ABOUT THIS TASK —
Any images in the material are to be dropped while every line is retyped exactly.

RECORDS PROVIDED —

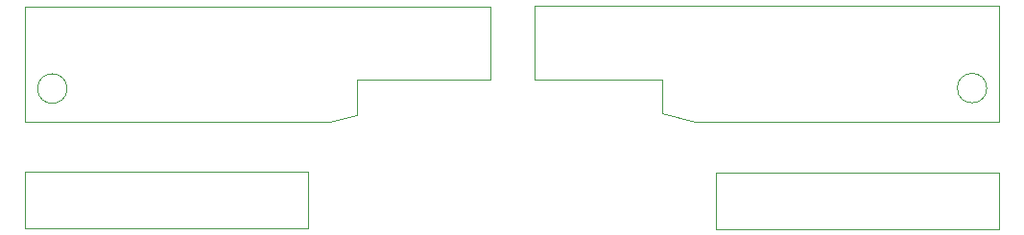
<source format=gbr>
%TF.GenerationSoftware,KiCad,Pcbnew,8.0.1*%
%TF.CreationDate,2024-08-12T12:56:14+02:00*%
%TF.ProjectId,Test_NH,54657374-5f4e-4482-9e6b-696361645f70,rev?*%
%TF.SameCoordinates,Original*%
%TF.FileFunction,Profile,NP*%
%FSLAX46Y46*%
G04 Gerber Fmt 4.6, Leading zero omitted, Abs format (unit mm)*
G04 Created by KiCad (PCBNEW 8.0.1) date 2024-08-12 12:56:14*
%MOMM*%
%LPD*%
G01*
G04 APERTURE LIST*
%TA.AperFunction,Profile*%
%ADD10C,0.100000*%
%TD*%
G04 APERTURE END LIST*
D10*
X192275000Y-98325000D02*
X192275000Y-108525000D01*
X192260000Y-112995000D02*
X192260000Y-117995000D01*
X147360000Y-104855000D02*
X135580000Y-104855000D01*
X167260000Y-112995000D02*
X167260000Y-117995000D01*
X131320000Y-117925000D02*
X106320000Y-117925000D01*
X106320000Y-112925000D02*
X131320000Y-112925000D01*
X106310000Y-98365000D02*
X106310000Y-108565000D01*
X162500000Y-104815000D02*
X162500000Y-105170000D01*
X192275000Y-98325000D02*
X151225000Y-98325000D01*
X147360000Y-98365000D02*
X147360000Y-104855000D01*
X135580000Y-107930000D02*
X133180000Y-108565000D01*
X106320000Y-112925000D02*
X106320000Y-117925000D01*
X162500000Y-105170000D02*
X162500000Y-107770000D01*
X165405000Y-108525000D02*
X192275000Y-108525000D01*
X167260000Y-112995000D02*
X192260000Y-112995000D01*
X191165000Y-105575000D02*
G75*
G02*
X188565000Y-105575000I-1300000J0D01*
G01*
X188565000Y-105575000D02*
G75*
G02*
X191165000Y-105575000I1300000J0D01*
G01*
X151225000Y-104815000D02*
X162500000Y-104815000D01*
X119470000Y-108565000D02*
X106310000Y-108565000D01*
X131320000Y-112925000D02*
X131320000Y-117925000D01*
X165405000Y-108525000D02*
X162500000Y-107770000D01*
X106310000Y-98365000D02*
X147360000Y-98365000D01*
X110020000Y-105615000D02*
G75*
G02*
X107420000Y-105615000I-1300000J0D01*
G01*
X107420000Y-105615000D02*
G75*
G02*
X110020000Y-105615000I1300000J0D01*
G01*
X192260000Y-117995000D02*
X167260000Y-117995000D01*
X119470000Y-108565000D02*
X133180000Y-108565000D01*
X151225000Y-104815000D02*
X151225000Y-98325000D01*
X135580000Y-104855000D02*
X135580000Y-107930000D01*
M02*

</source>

TASK ANSWER —
<source format=gbr>
%TF.GenerationSoftware,KiCad,Pcbnew,8.0.1*%
%TF.CreationDate,2024-08-12T12:56:14+02:00*%
%TF.ProjectId,Test_NH,54657374-5f4e-4482-9e6b-696361645f70,rev?*%
%TF.SameCoordinates,Original*%
%TF.FileFunction,Profile,NP*%
%FSLAX46Y46*%
G04 Gerber Fmt 4.6, Leading zero omitted, Abs format (unit mm)*
G04 Created by KiCad (PCBNEW 8.0.1) date 2024-08-12 12:56:14*
%MOMM*%
%LPD*%
G01*
G04 APERTURE LIST*
%TA.AperFunction,Profile*%
%ADD10C,0.100000*%
%TD*%
G04 APERTURE END LIST*
D10*
X192275000Y-98325000D02*
X192275000Y-108525000D01*
X192260000Y-112995000D02*
X192260000Y-117995000D01*
X147360000Y-104855000D02*
X135580000Y-104855000D01*
X167260000Y-112995000D02*
X167260000Y-117995000D01*
X131320000Y-117925000D02*
X106320000Y-117925000D01*
X106320000Y-112925000D02*
X131320000Y-112925000D01*
X106310000Y-98365000D02*
X106310000Y-108565000D01*
X162500000Y-104815000D02*
X162500000Y-105170000D01*
X192275000Y-98325000D02*
X151225000Y-98325000D01*
X147360000Y-98365000D02*
X147360000Y-104855000D01*
X135580000Y-107930000D02*
X133180000Y-108565000D01*
X106320000Y-112925000D02*
X106320000Y-117925000D01*
X162500000Y-105170000D02*
X162500000Y-107770000D01*
X165405000Y-108525000D02*
X192275000Y-108525000D01*
X167260000Y-112995000D02*
X192260000Y-112995000D01*
X191165000Y-105575000D02*
G75*
G02*
X188565000Y-105575000I-1300000J0D01*
G01*
X188565000Y-105575000D02*
G75*
G02*
X191165000Y-105575000I1300000J0D01*
G01*
X151225000Y-104815000D02*
X162500000Y-104815000D01*
X119470000Y-108565000D02*
X106310000Y-108565000D01*
X131320000Y-112925000D02*
X131320000Y-117925000D01*
X165405000Y-108525000D02*
X162500000Y-107770000D01*
X106310000Y-98365000D02*
X147360000Y-98365000D01*
X110020000Y-105615000D02*
G75*
G02*
X107420000Y-105615000I-1300000J0D01*
G01*
X107420000Y-105615000D02*
G75*
G02*
X110020000Y-105615000I1300000J0D01*
G01*
X192260000Y-117995000D02*
X167260000Y-117995000D01*
X119470000Y-108565000D02*
X133180000Y-108565000D01*
X151225000Y-104815000D02*
X151225000Y-98325000D01*
X135580000Y-104855000D02*
X135580000Y-107930000D01*
M02*

</source>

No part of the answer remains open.